# My IFB Background Got Me Thinking Again!



## blhowes (Jun 26, 2009)

Because of my IFB background, I find myself sometime thinking about verses like this:
1Jn 2:15-17 Love not the world, neither the things that are in the world. If any man love the world, the love of the Father is not in him. For all that is in the world, the lust of the flesh, and the lust of the eyes, and the pride of life, is not of the Father, but is of the world. And the world passeth away, and the lust thereof: but he that doeth the will of God abideth for ever.​Wanting to demonstrate one's love for the Father, and that the love of the Father is in them, I suppose its understandable to go to the extreme and avoid anything that's enjoyable in the world. If all these things described are not of the Father, and it seems it'd be anything that non-Christians enjoy and brings them pleasure, you stay away from those things. You don't handle it, you don't taste it, you don't touch it if it has anything to do with the world. Which reminds me of this verse...
Col 2:20-23 If with Christ you died to the elemental spirits of the world, why, as if you were still alive in the world, do you submit to regulations-- "Do not handle, Do not taste, Do not touch" (referring to things that all perish as they are used)--according to human precepts and teachings? These have indeed an appearance of wisdom in promoting self-made religion and asceticism and severity to the body, but they are of no value in stopping the indulgence of the flesh.​Regarding the first passage:

1) How are we to apply the verse to our lives (if its different from what I described above)?

2) When we examine our lives, how do we determine if we love the world?


----------



## Scott1 (Jun 26, 2009)

Great questions, deep ones.



> 1) How are we to apply the verse to our lives (if its different from what I described above)?



It's easier for me to understand this in terms of things that are inherently sin ("lust of the flesh") and priority of affection ("Love not the world...").

It has been said idolatry is perhaps the most basic human sin. John Calvin refers to the human heart as an "idol factory." Both are reflected in this verse.

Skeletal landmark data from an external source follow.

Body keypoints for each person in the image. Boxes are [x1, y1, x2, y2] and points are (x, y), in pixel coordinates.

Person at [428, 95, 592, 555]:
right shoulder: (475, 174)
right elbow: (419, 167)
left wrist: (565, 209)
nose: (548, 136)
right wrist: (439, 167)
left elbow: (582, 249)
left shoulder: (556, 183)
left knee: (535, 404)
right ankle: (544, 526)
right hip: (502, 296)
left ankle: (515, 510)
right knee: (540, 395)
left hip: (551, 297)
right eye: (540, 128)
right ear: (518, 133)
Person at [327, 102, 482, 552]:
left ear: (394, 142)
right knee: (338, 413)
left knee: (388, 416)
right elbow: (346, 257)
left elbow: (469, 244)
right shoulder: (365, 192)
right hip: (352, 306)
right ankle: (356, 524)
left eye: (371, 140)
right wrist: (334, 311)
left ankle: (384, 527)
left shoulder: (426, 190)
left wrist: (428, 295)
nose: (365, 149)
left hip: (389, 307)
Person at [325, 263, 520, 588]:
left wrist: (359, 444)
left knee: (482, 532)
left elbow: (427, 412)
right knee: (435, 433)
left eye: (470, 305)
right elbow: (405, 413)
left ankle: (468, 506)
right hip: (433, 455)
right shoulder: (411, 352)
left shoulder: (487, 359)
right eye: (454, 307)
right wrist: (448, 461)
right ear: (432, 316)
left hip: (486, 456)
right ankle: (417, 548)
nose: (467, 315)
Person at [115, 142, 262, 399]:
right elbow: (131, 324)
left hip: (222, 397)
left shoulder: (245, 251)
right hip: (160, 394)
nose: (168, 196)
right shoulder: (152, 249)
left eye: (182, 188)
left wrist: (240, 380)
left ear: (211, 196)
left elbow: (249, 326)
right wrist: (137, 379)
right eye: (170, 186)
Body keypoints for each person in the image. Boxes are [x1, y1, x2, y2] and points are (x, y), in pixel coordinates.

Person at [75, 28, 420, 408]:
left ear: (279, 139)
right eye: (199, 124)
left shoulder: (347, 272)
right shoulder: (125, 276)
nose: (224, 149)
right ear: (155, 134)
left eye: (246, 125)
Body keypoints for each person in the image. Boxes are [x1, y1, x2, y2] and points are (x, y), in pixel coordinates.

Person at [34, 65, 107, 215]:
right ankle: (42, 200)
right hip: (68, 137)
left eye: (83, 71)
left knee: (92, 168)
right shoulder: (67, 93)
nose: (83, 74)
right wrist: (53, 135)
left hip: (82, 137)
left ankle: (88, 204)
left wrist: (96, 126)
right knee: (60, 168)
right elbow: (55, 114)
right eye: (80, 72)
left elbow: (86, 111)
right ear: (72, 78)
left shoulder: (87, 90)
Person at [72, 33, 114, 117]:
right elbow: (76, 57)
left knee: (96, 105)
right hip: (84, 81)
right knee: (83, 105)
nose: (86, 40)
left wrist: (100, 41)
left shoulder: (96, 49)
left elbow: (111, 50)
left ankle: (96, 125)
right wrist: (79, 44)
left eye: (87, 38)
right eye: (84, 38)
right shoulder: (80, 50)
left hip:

Idolatry is self worship ("the flesh") and loving things God created more than Him as Creator.

Now God is working things in this world according to His good ends. There is a transformation going on in the midst of bad and evil things. We can't completely comprehend that, but God is redeeming tribes, nations, kindreds and tongues for His glory.

One of the truly remarkable things is that God did create many good things in this world, not as a substitute for Himself, but he did pronounce His Creation good. Sin affects everything, but at the same time, He is in the process of redeeming it and He lets His people enjoy some of that as they seek to serve Him... and not the things of this world.



> 2) When we examine our lives, how do we determine if we love the world?



What we do with our time, thoughts, money shows a lot about what we value.

If we avoid His claim on "our" money (e.g. tithe) and "our" time (e.g. sabbath), it shows we need to repent, forsake and make restitution with a right heart, by His grace, before Him.


----------



## rbcbob (Jun 26, 2009)

It is necessary that we be in the world (not in a monastery) but while being in the world it is necessary that we not love it.

1 Corinthians 5:9 I wrote to you in my epistle not to keep company with sexually immoral people. 10 Yet I certainly did not mean with the sexually immoral people of this world, or with the covetous, or extortioners, or idolaters, since then you would need to go out of the world.


----------



## blhowes (Jun 27, 2009)

Scott1 said:


> > 2) When we examine our lives, how do we determine if we love the world?
> 
> 
> 
> ...


Good thinking. Its interesting that some argue we don't need to keep the Sabbath because we're not under the law but under grace, etc. Maybe they're right, but if we see keeping the Sabbath as something we *have* to do rather than something we *want* to do, that's very telling.


----------